Over the years, the political landscape of Bangladesh, much like so many other developing countries, has been inhabited by turbulence, mainly due to the contentions between the two major political parties – the Awami League (AL) headed by Sheikh Hasina, and the Bangladesh Nationalist Party (BNP) chaired by Khaleda Zia. In the last few months, the streets of Bangladesh have seen overwhelming protests by the opposition parties, BNP being the leading one, against the government of AL. Their demands include the resignation of Prime Minister Sheikh Hasina and establishing a caretaker set-up to hold the next General Elections, due in January 2024. The BNP’s demand for a neutral caretaker government set-up has been more consistent since last year, making it the hallmark of the Bangladeshi political landscape.
The political volatility in the country on the issue of a ‘caretaker government’ finds its roots in the events that transpired a few decades earlier. The caretaker government system was introduced in 1996 through the 13th Constitutional Amendment. It was the result of the political settlement as this system was demanded by a coalition of opposition parties led by the AL from the then-government of BNP. According to this constitutional amendment, the Jatiya Sangsad (Bangladeshi Parliament) and the Cabinet would be dissolved 90 days before the General Elections. Since then, interim set-ups administered the next three General Elections of 1996, 2001, and 2008. However, in 2011, during the AL’s tenure, the country’s highest court ruled against the caretaker government. Resultantly, it paved the way for the 15th Amendment, by the ruling party, abolishing the system of a neutral caretaker set-up. This constitutional provision triggered the BNP’s boycott of the elections in 2014. This later impacted its overall electoral standing in the elections of 2018 when Sheikh Hasina won third consecutive term and the BNP-led opposition alliance could only secure seven seats.
The BNP has been advocating about the scope of the caretaker government within the Constitution on the basis that the final verdict against the neutral interim set-up was signed by Justice ABM Khairul Haque after he retired. On the contrary, the government in power is adamant that there is no constitutional space for a caretaker government and that the current Election Commission is capable of overseeing the next General Elections. However, the alleged suppression of the protesting opposition parties by the government has made the BNP sceptical about the transparency of elections under the current administrative setting. In the absence of a neutral caretaker set-up, the BNP has once again announced to boycott the upcoming polls.
Given these developments, the sitting PM Sheikh Hasina Wajid has had to face significant reactions from international quarters about her government’s domestic troubles. The United States issued a stern visa policy for Bangladesh stating that the ‘USA would be able to restrict visas for any Bangladeshi individual believed to be responsible or complicit in undermining the democratic election process in Bangladesh’. This prompted a response from the Bangladeshi authorities where they reiterated their resolve to hold free and fair elections. Ironically (but unsurprisingly), the Prime Minister took a more aggressive stance and stated that the country was not worried about the US visa curbs since ‘it won’t matter at all if someone does not go to the US’.

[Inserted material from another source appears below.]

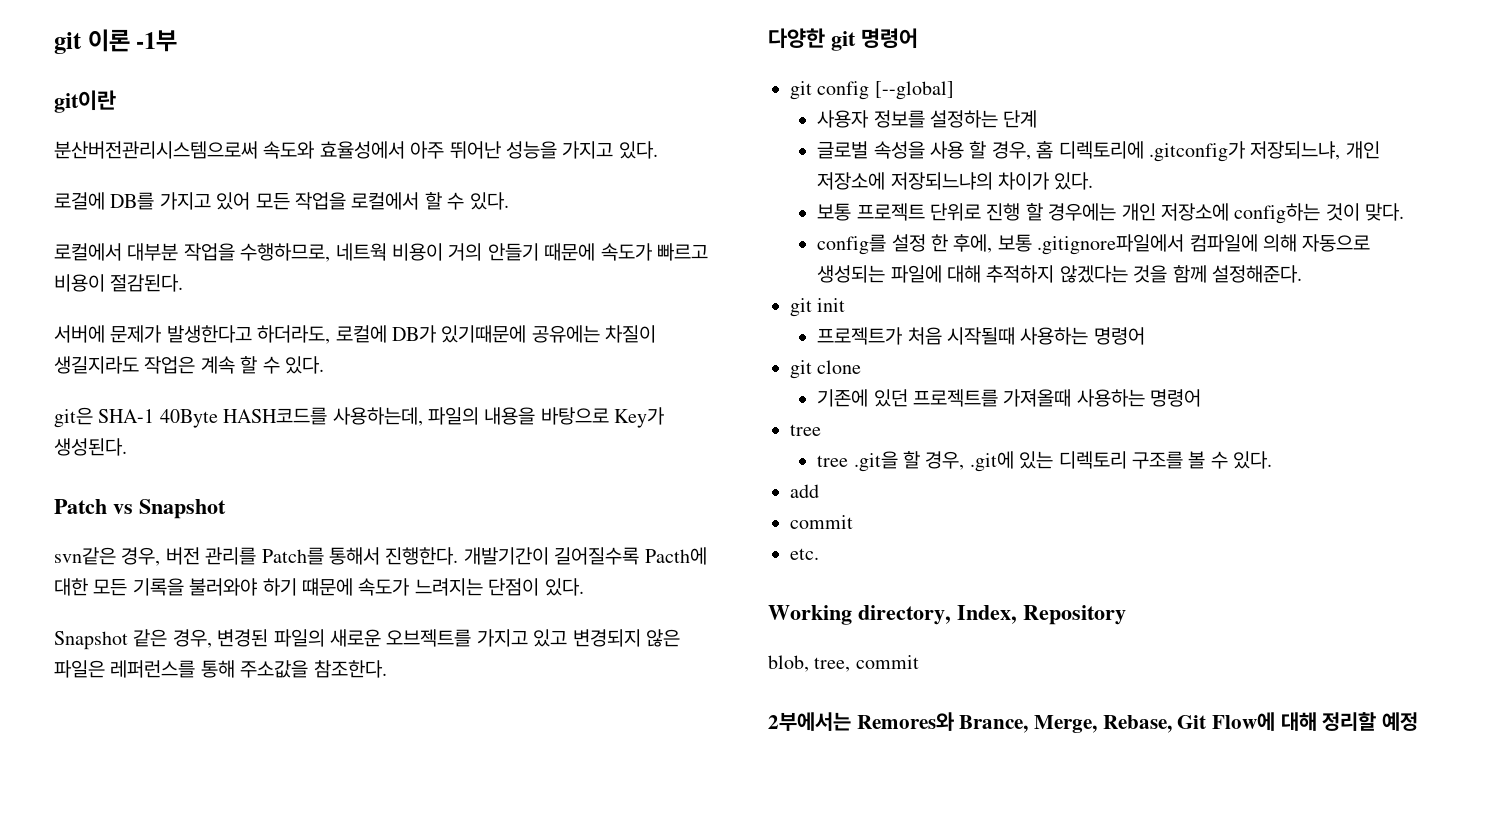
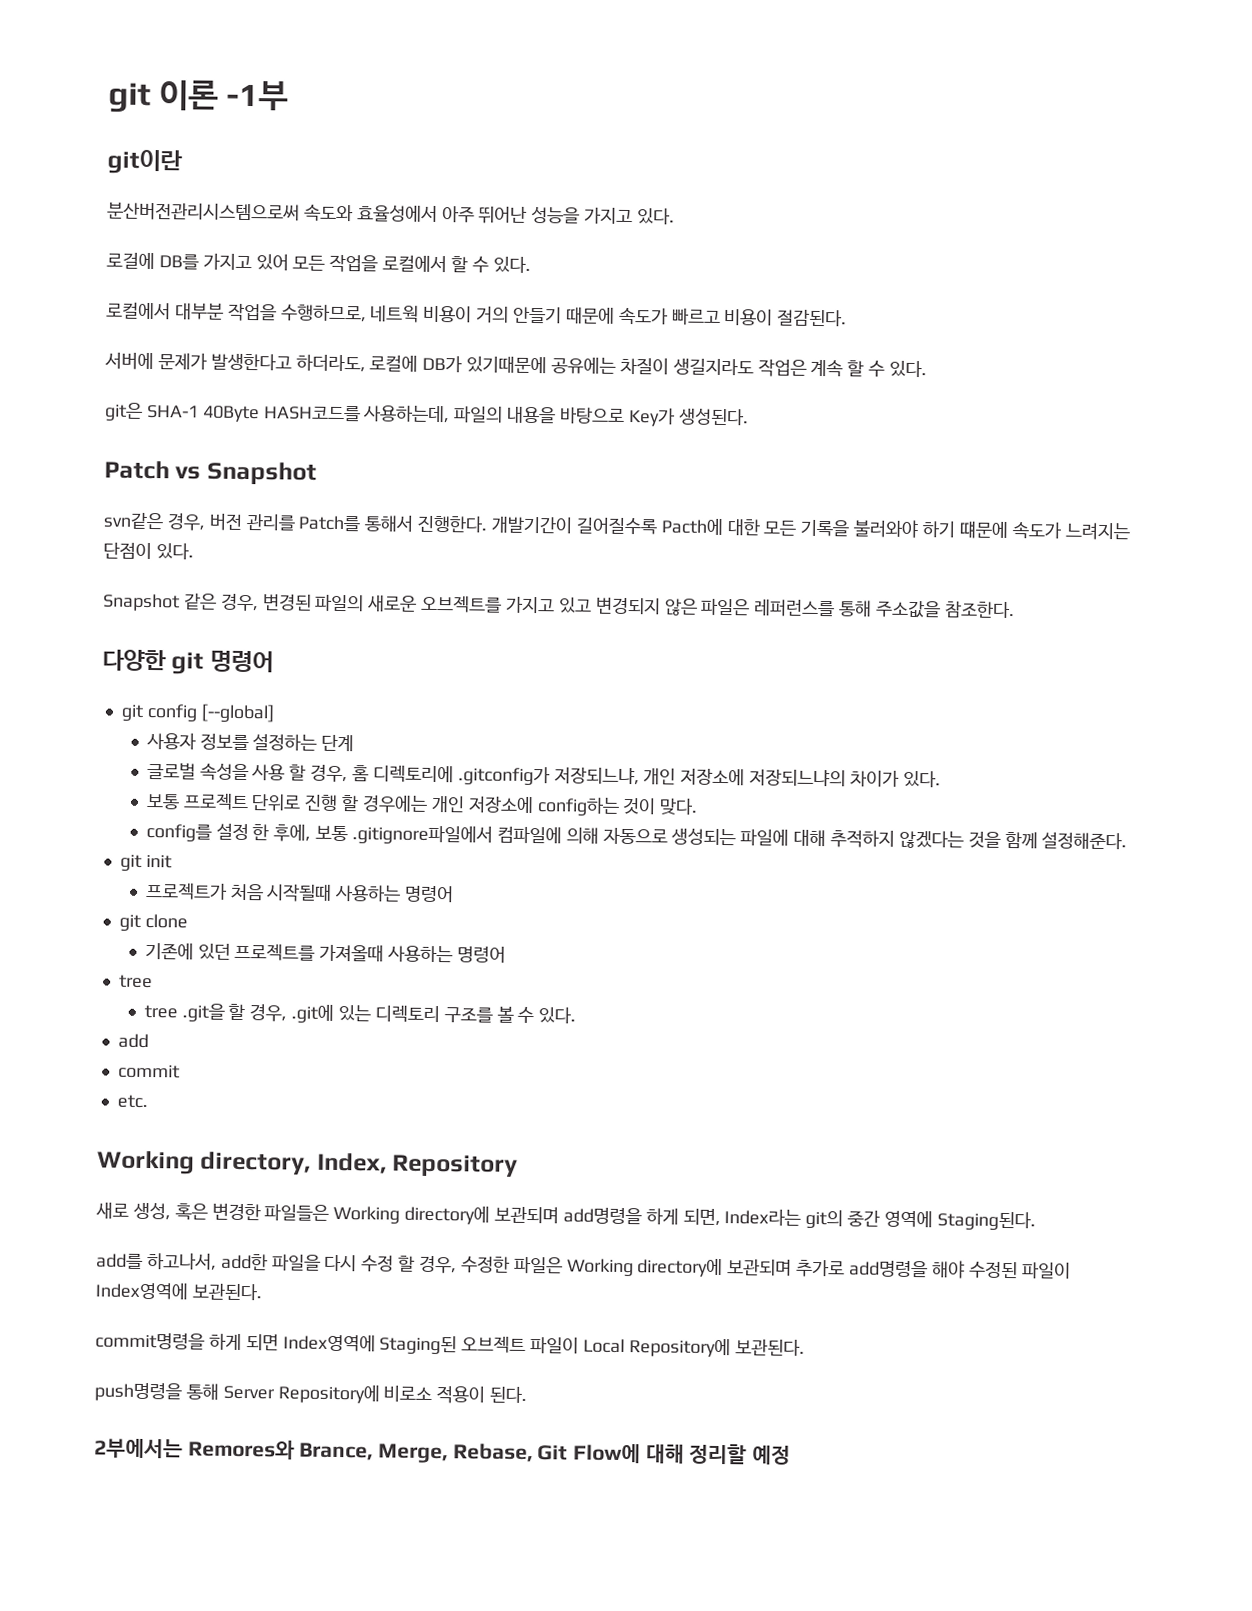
[768,655,919,672] blob, tree, commit -> [95,1202,1036,1231] [96,1252,1071,1280] [95,1282,262,1301] [95,1332,805,1358] [94,1382,528,1404] 새로 생성, 혹은 변경한 파일들은 Working directory에 보관되며 add명령을 하게 되면, Index라는 git의 중간 영역에 Staging된다. // add를 하고나서, add한 파일을 다시 수정 할 경우, 수정한 파일은 Working directory에 보관되며 추가로 add명령을 해야 수정된 파일이 Index영역에 보관된다. // commit명령을 하게 되면 Index영역에 Staging된 오브젝트 파일이 Local Repository에 보관된다. // push명령을 통해 Server Repository에 비로소 적용이 된다.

Amidst pressure from the domestic and international front on the issue of prospective election engineering, the AL’s support base remains intact. According to a nationwide poll and focus group study by the International Republic Institute (IRI), although the public is discontent about the direction in which the country is heading and the opposition’s call for the interim government is gaining momentum, Sheikh Hasina is still popular among majority of the public. Her high approval rating has been mainly credited to her government’s policies on infrastructure and development. Even though elections are five months away and there can be a change in electoral trends, such surveys hint towards an uncertain election outcome while the opposition and government remain at loggerheads.
The prevalent stalemate, on the issue of an interim government between the government and the opposition, does not bode well for the electoral democracy of Bangladesh. It highlights that over the course of many years, the leading political parties, due to their mistrust of each other, have not been able to devise a substantive and lasting plan that can ensure a smooth transition of power in the country. Unfortunately, this situation is very familiar to the political landscape of many third world countries.
Free and fair electoral processes are essential cornerstones of a thriving democracy, particularly in developing nations where such processes play a pivotal role in reinforcing public trust and ensuring long-term stability. Embracing a transparent electoral system underscores a state’s commitment to democratic values. In light of this, it is important for key political entities, such as the AL and BNP, to engage in constructive dialogue. Recognising the historical tensions between them, it is all the more vital to prioritise the collective aspirations of the Bangladeshi people above individual/party differences. Addressing public concerns and working towards a consensus will not only safeguard the nation’s democratic fabric but also foster an environment where the trust of the Bengali populace in their democratic institutions remains steadfast.